■ WHAT THE EXERCISE ASKS ■
Return all of the entries below, word for word. Omit each picture.

─── INPUT

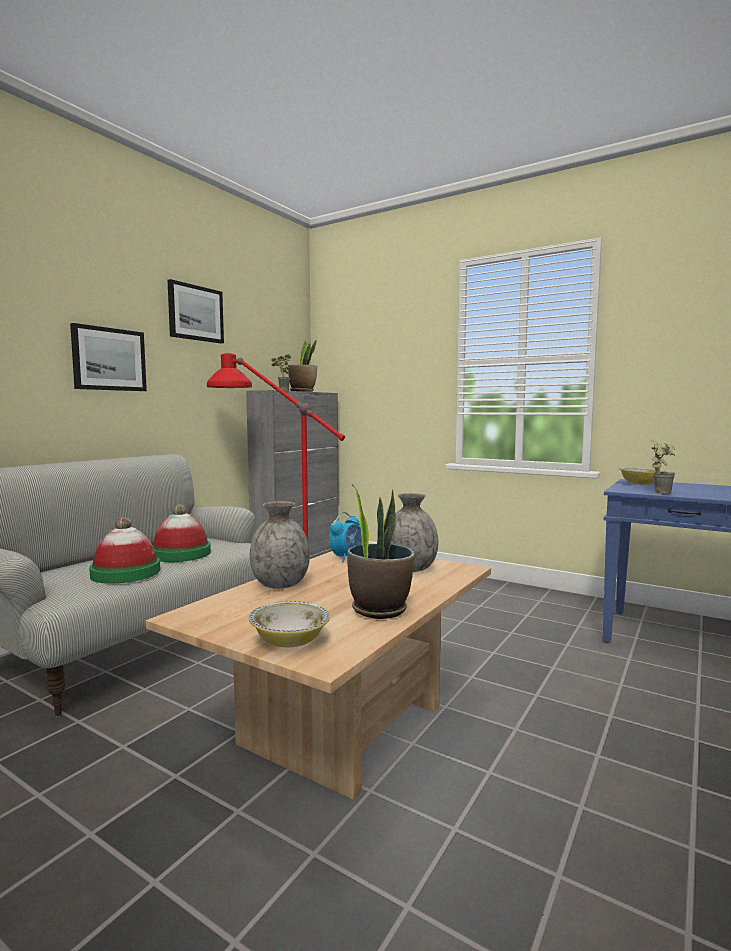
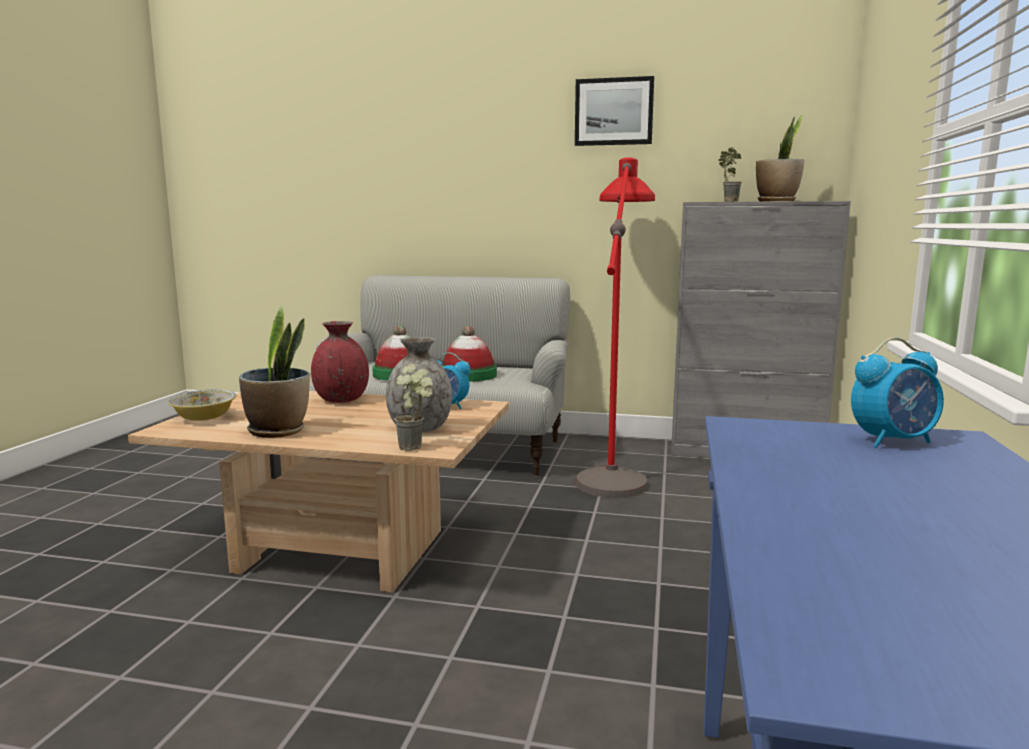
camera: 70 degrees right, 5 degrees up
(109, 359) = (503, 179): picture -> none
(280, 585) = (341, 400): grey vase -> red vase
(641, 484) = (893, 441): bowl -> alarm clock
(661, 492) = (758, 450): potted plant -> potted plant (417, 448)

──────

■ RESPONSE ■
camera: 70 degrees right, 5 degrees up
(109, 359) = (503, 179): picture -> none
(280, 585) = (341, 400): grey vase -> red vase
(641, 484) = (893, 441): bowl -> alarm clock
(661, 492) = (758, 450): potted plant -> potted plant (417, 448)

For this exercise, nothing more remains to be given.